Since they had no salt, they only dried the fish outdoors until it lost almost a fifth of its weight and hardened like a piece of hardwood that would be eaten in tiny pieces in the long journeys that they made across the oceans.
The study examined five cod bones dated from 800 to 1066 AD found in the mud of the old quays of Haithabu, a former trading port.
The DNA of these cod bones contained genetic signatures seen in Arctic stocks swimming off the Lofoten coast: the northern archipelago is still a hub for Norway’s fishing industry.

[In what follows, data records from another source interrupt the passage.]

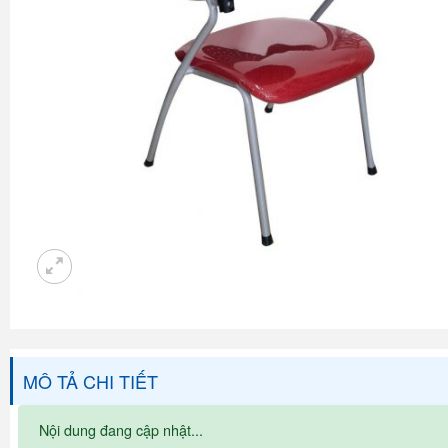
MÔ TẢ CHI TIẾT
Nội dung đang cập nhật...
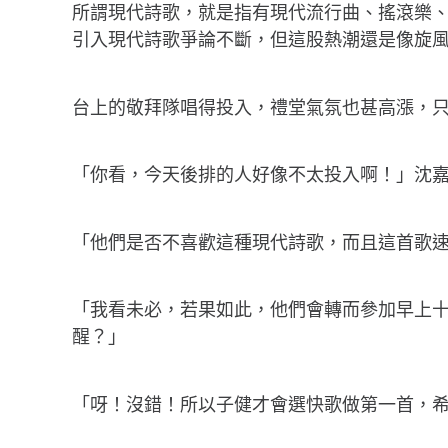
所謂現代詩歌，就是指有現代流行曲、搖滾樂
引入現代詩歌爭論不斷，但這股熱潮還是像旋
台上的敬拜隊唱得投入，禮堂氣氛也甚高漲，
「你看，今天後排的人好像不太投入啊！」沈
「他們是否不喜歡這種現代詩歌，而且這首歌
「我看未必，若果如此，他們會轉而參加早上
醒？」
「呀！沒錯！所以子健才會選快歌做第一首，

Researchers say that the findings show that the supply of “cod” – an ancient dish of dried cod popular to this day – was transported over 1,000 kilometres from northern Norway to the Baltic Sea during the Viking era.
The Basques and Salting
Basques: people living in the Western Pyrenees, on both the Spanish and French sides of the border, who mastered the technique of salt for preservation.
The Basques knew a great deal about salt, and there are records that show that they traded cured, salted and dried codfish as early as the year 1000.
They were too far away to fish for whales and found a trading opportunity in codfish. Therefore, it was on the coast of Spain that codfish began to be salted and then dried on the rocks in the fresh air so that the fish could be better preserved and sailors could continue their journeys on the seas.